- [EXCERPT TO READ]
┄┄┄┄┄┄┄┄┄┄

The plan, a collaborative effort that includes the EPA and the General Services Administration, which supplies office equipment and space to other federal agencies, also outlines some specific actions that will be taken by the government, including a movement towards ratifying the Basel Convention, an agreement among countries to control imports and exports of hazardous wastes.

But Barbara Kyle, national coordinator of the Electronics TakeBack Coalition in San Francisco, warned that complying with the convention doesn't go far enough.

"They talk about ratifying the Basel Convention but don't include the most important part: the amendment that says you can't export hazardous waste to developing nations," she added.

Of the nearly 2.5 million tons of electronic waste generated by Americans every year, only about 20 percent is collected for recycling, according to government estimates. At least half of these TVs, computers, cell phones and other gadgets are shipped off to developing countries in Asia and Africa, according to Electronics TakeBack, places where unsophisticated disassembly methods expose workers to lead, mercury and other chemicals that have been linked to a range of health problems.

Kyle also critiqued the strategy's focus on providing incentives and technical expertise to exporters and developing countries to increase the recycling of used electronics.

“It's a myth that we can just make sure it goes to a responsible facility in a developing country and that it will be okay," said Kyle. "The Federal government has missed a huge opportunity to lead by example and promote jobs in the U.S.”

But Kyle lauded parts of the broader initiative, including a GSA commitment to limit the purchasing of IT equipment that does not comply with energy efficiency standards.

"As the country's biggest purchaser of electronics, it is encouraging that the Federal government is using its buying power to promote the right thing,” said Kyle. “If we could marshal the purchasing power of everyone buying this stuff to demand greener products, that would be game-changing."

┄┄┄┄┄┄┄┄┄┄

Stored dataset items:
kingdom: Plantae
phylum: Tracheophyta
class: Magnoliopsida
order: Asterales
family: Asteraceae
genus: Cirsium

┄┄┄┄┄┄┄┄┄┄

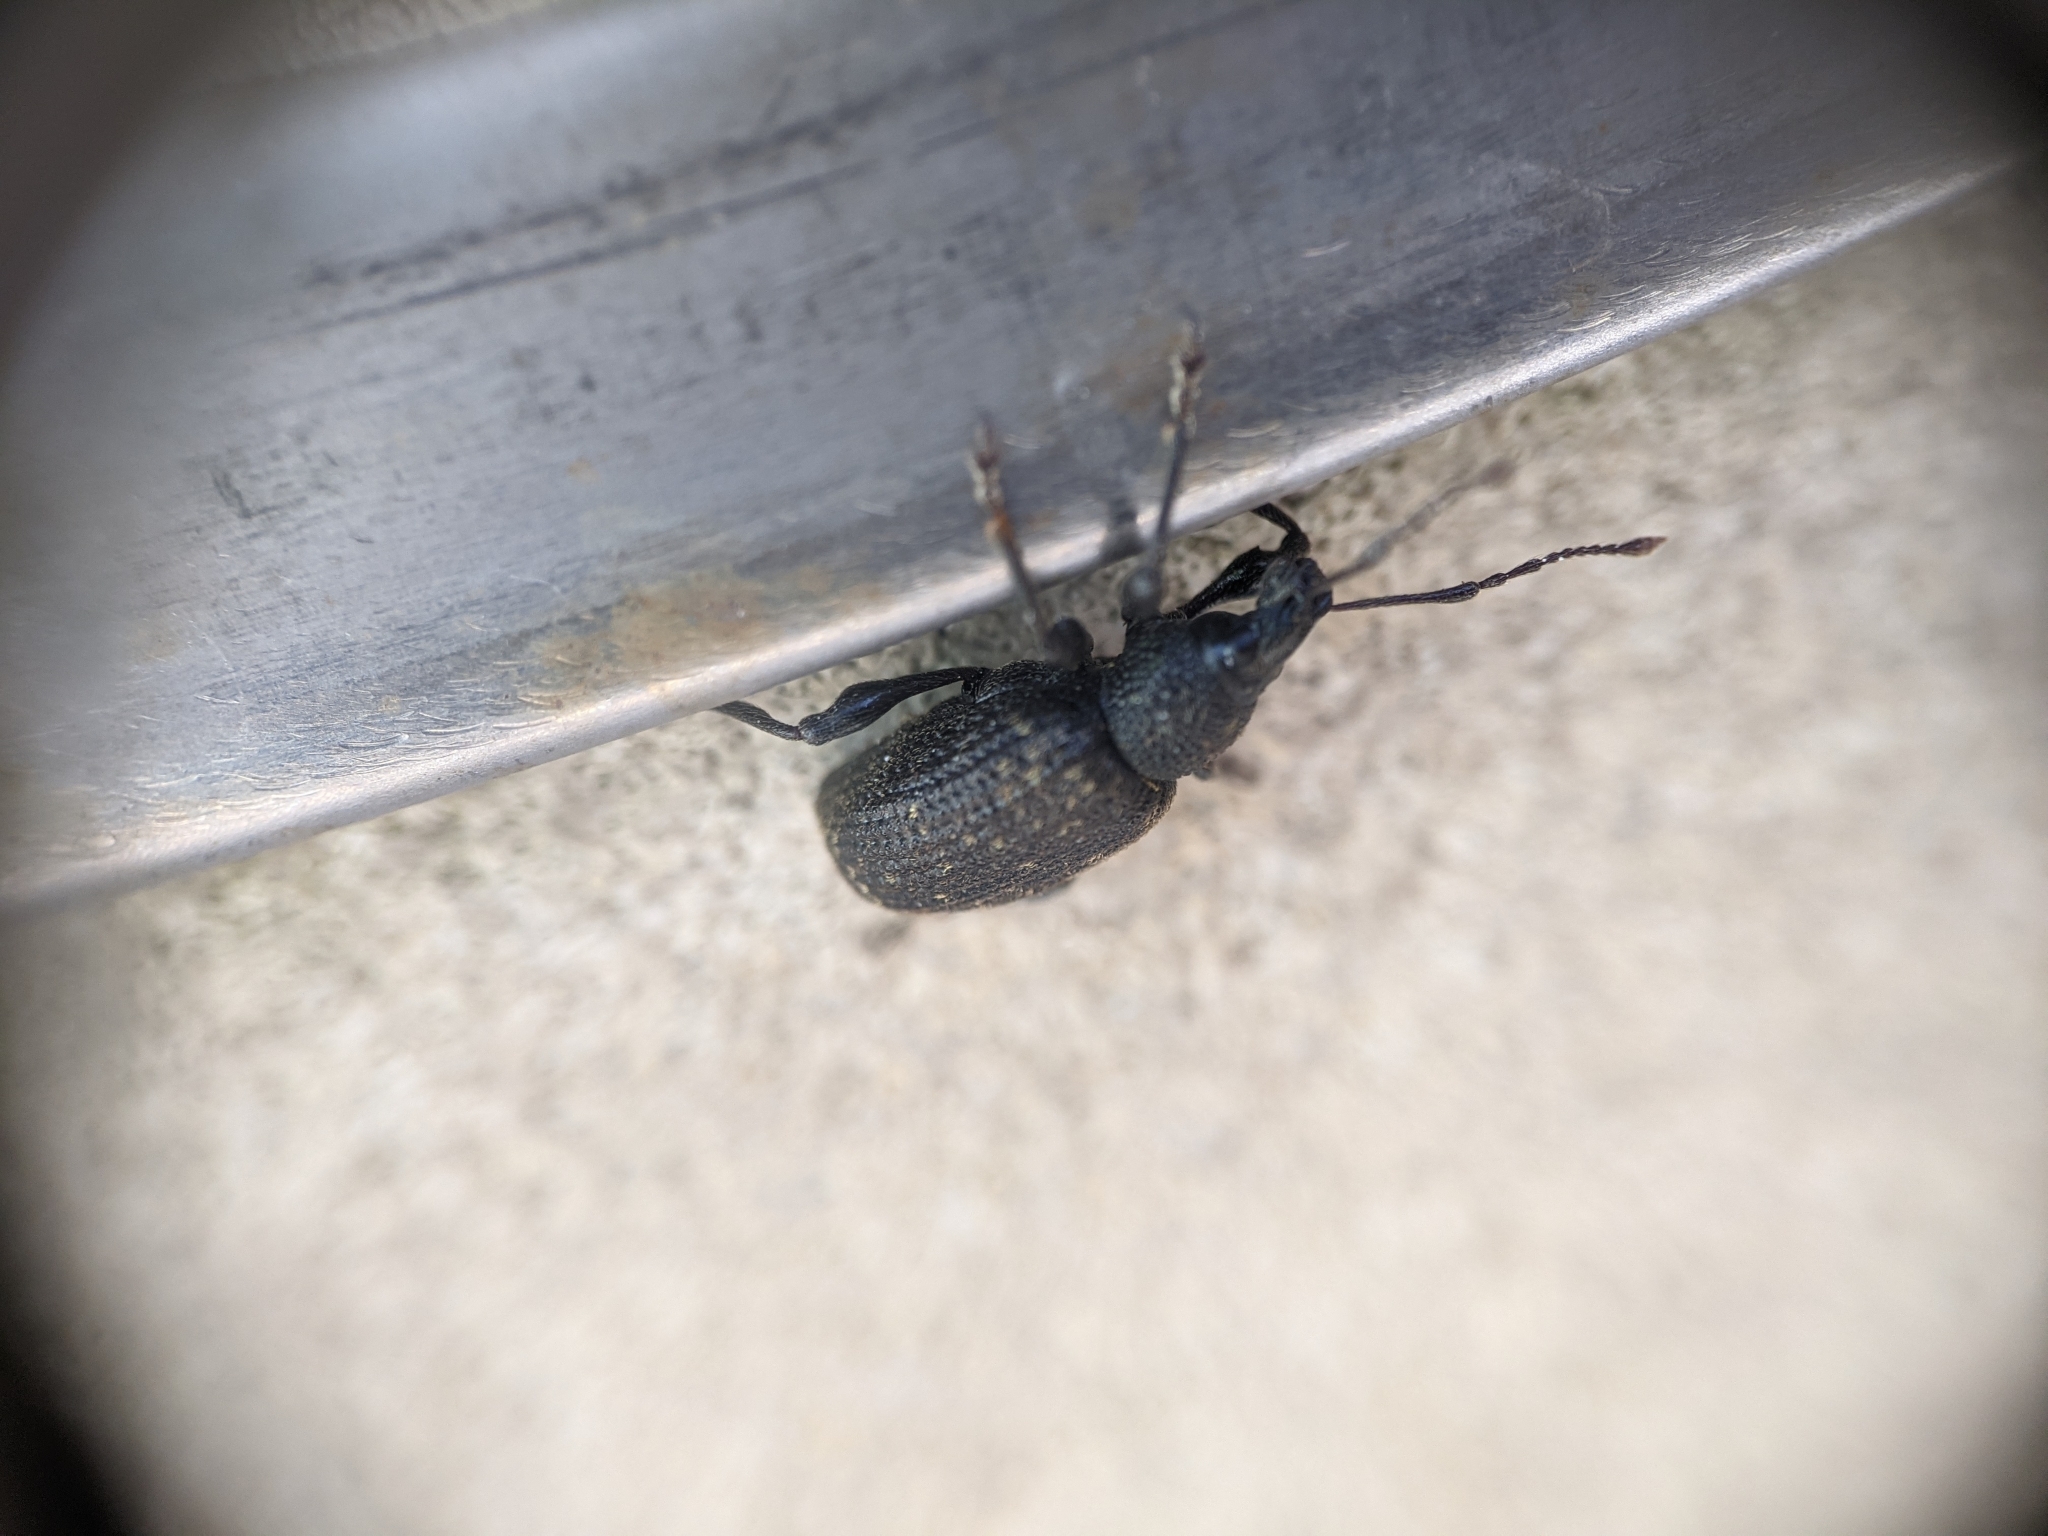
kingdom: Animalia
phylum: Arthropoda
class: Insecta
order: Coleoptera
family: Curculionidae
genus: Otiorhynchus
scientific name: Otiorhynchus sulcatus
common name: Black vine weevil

┄┄┄┄┄┄┄┄┄┄

- [TASK GOAL]
Reproduce the part of the electronic waste article that starts with "Of the nearly" and goes on through "of health problems.". The entries were drawn from a separate source, not from the article on electronic waste.

- [EXERCISE ANSWER]
Of the nearly 2.5 million tons of electronic waste generated by Americans every year, only about 20 percent is collected for recycling, according to government estimates. At least half of these TVs, computers, cell phones and other gadgets are shipped off to developing countries in Asia and Africa, according to Electronics TakeBack, places where unsophisticated disassembly methods expose workers to lead, mercury and other chemicals that have been linked to a range of health problems.